Monday, May 14, 2007

Never Forsaken

In a ministry at Grace Community Church we were taught to present the gospel clearly, making sure to include the results. The emphasis was on “this is what will happen if Jesus Christ comes into your life.”

The folks at Grace did this partly because too many gospel presentations resulted in an “easy believism” wherein people were told to “walk the aisle, pray the prayer, and you’re in.” Then, when reality happened, these people didn’t understand what was happening, and in many cases left the church. Their faith was based on a God who would make their lives easy.

Besides telling inquirers about real life as a Christian, we also told them they would have a changed attitude toward sin. They could expect a desire to leave it behind, but this would be a challenge as their old nature would fight to keep on living as usual.

No one told me about that either. I wanted the grace and comfort of God, but didn’t realize how seriously God takes this business of saving me from sin, and how necessary it is to cooperate. Those were hard lessons.

This morning, I’m reminded of my struggles to leave sin behind me. In Exodus 12, the people of Israel, who were in bondage as slaves in Egypt, offer a picture of human bondage to sin. Their struggle depicts the world’s pull on Christian, and sin’s ability to possess us and tell us what to do. For them, and in a series of miraculous events, God came to their rescue. He showed their taskmaster, the Egyptian pharaoh, that he had to release these people from their bondage.

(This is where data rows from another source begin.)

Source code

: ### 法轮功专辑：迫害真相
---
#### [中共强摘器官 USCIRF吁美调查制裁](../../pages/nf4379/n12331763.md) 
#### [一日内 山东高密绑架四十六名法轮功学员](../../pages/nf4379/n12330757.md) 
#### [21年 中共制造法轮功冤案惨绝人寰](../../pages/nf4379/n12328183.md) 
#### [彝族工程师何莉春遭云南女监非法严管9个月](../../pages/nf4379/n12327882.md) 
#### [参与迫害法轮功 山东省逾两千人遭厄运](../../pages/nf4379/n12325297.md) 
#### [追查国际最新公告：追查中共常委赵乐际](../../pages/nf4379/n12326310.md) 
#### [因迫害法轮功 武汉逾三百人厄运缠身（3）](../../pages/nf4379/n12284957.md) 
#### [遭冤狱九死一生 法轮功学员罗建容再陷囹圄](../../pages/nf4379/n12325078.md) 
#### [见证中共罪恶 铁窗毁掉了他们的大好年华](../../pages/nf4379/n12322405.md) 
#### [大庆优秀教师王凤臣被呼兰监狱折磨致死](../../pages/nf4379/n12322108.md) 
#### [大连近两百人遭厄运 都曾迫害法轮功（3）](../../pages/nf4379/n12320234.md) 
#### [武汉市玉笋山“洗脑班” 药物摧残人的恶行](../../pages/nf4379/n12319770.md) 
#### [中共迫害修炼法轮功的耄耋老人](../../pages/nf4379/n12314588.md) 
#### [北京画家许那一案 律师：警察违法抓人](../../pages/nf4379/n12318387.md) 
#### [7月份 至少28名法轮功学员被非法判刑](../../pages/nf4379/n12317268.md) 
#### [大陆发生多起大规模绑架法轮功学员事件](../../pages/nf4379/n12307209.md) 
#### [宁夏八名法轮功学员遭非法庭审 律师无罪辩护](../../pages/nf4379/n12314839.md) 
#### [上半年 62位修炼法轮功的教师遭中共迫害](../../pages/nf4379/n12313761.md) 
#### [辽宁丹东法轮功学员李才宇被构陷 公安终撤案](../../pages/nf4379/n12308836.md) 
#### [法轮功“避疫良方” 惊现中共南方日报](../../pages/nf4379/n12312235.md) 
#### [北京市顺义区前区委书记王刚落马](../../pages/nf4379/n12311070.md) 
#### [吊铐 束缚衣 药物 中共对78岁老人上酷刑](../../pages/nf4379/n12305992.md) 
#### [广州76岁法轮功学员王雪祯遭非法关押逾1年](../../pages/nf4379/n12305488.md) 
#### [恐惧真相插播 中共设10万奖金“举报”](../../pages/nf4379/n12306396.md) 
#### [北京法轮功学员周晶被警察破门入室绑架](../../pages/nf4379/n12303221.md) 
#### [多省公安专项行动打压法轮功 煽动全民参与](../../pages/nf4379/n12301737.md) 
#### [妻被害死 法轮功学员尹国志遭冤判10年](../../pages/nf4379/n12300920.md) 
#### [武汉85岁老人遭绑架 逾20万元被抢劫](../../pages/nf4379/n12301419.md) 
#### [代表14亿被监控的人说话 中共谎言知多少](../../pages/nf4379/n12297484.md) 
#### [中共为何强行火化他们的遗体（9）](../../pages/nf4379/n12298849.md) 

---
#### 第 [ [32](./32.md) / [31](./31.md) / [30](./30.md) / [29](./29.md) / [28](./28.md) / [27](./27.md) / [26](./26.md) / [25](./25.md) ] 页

The battle was intense, but God’s final blow brought him and the rest of Egypt to the ground. God sent the angel of death to take the firstborn of every living creature. Their was only one way to escape. God told His people to kill a lamb without blemish, take some of the blood and put it on the top and sides of the doors to their homes, and then entirely consume the lamb so that nothing remained by morning. When the death angel saw the blood, he would pass over that home and spare the firstborn inside.

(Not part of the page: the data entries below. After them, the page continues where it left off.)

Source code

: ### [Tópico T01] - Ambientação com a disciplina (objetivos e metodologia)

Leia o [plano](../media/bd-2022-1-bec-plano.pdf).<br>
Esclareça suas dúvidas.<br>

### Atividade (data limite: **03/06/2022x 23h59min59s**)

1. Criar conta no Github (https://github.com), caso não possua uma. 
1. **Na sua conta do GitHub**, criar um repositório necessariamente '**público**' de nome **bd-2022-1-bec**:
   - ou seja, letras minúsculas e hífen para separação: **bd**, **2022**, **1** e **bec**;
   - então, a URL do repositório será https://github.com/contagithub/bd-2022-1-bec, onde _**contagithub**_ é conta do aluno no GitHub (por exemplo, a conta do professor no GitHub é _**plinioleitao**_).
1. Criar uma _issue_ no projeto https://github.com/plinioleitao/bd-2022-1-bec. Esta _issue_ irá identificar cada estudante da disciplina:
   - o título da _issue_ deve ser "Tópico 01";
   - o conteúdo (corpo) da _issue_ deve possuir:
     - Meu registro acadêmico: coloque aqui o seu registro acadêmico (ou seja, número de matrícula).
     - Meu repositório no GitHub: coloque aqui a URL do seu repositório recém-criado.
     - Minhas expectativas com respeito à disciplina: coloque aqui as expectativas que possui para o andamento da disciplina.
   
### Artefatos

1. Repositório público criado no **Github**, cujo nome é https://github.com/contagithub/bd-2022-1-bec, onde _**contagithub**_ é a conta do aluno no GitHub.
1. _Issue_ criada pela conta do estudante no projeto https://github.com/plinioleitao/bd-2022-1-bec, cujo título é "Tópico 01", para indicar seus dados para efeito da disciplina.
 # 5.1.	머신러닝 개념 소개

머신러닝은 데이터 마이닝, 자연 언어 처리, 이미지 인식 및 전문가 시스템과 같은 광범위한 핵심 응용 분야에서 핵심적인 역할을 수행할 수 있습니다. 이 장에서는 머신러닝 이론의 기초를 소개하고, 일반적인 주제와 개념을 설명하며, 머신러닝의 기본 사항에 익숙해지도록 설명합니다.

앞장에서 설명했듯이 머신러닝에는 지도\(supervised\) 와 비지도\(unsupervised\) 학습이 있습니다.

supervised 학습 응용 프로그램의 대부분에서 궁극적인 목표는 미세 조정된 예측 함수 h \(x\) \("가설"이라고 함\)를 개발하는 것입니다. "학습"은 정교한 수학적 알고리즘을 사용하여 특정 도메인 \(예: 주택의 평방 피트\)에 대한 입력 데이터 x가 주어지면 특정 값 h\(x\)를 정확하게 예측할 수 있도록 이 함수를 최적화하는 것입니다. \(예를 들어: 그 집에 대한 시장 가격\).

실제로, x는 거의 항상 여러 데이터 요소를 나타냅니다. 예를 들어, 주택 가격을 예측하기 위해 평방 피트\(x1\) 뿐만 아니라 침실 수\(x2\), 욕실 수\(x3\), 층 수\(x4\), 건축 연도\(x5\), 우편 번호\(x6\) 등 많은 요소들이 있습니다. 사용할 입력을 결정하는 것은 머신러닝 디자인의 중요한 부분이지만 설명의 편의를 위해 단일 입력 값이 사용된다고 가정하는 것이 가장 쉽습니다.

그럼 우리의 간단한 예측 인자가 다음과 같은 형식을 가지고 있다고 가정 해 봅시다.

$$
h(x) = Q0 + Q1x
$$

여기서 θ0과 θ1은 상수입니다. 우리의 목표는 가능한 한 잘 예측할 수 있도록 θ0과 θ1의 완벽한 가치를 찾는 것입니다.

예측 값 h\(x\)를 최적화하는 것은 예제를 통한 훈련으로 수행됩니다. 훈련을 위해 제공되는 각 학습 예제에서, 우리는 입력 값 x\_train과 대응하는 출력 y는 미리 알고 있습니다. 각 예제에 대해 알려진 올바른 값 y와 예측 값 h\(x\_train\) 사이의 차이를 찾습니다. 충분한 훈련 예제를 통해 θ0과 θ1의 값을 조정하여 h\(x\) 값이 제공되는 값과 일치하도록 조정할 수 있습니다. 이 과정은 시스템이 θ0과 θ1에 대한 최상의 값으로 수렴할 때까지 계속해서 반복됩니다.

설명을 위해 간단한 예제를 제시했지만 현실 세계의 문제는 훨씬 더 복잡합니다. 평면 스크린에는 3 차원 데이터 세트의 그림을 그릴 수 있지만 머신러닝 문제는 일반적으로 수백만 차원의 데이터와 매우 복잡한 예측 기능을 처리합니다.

That lamb was the Passover lamb of the old covenant. It’s blood saved them from death. Jesus is the Passover Lamb of the new covenant. His blood delivers those who believe in Him from sin and spares them from eternal death. Eternal death is separation from God forever, and the result of rejecting Him and hanging on to sin.

God gave instruction to the people of the Exodus that speaks to people who believe in Christ. He told them, “And thus you shall eat it: with a belt on your waist, your sandals on your feet, and your staff in your hand. So you shall eat it in haste. It is the Lord’s Passover.”

With those words, He is saying, “Get ready to leave” and those ancient people did just that. They packed up in haste and left. They were allowed to take their flocks and herds, and even told to ask the Egyptians for “articles of silver, articles of gold, and clothing . . . thus they plundered the Egyptians” but they got out of that place.

They left behind their old life, a life of slavery and bondage and hard labor that produced for them only sweat and tears, nothing for themselves that lasted. Before they actually left, they prepared to leave, knowing they would not take any of it with them. Later, some complained that they missed the food, almost as if they forgot the bondage, but no one wanted to be a slave to that life again.

The worst of “easy believism” is that most of those who go for it never really leave their old life. No one tells them they have to, and when they find out that this is part of what it means to be a Christian, that old life, like the food of Egypt, calls them back.

I’m so glad that I don’t miss any of it, but that is the difference new life makes. As we learned at Grace church, being a child of God means being put into another place, another way of life, a freedom from slavery that is so unlike what life used to be like.

Sure, I do have to battle my former thoughts and actions, but at Grace we also told people that a genuine taste of “milk and honey” in the new land, and even the “manna” of their wanderings to get there, would be part of God’s way to urge them forward. If they were willing to pack up and leave, He would never leave or forsake them.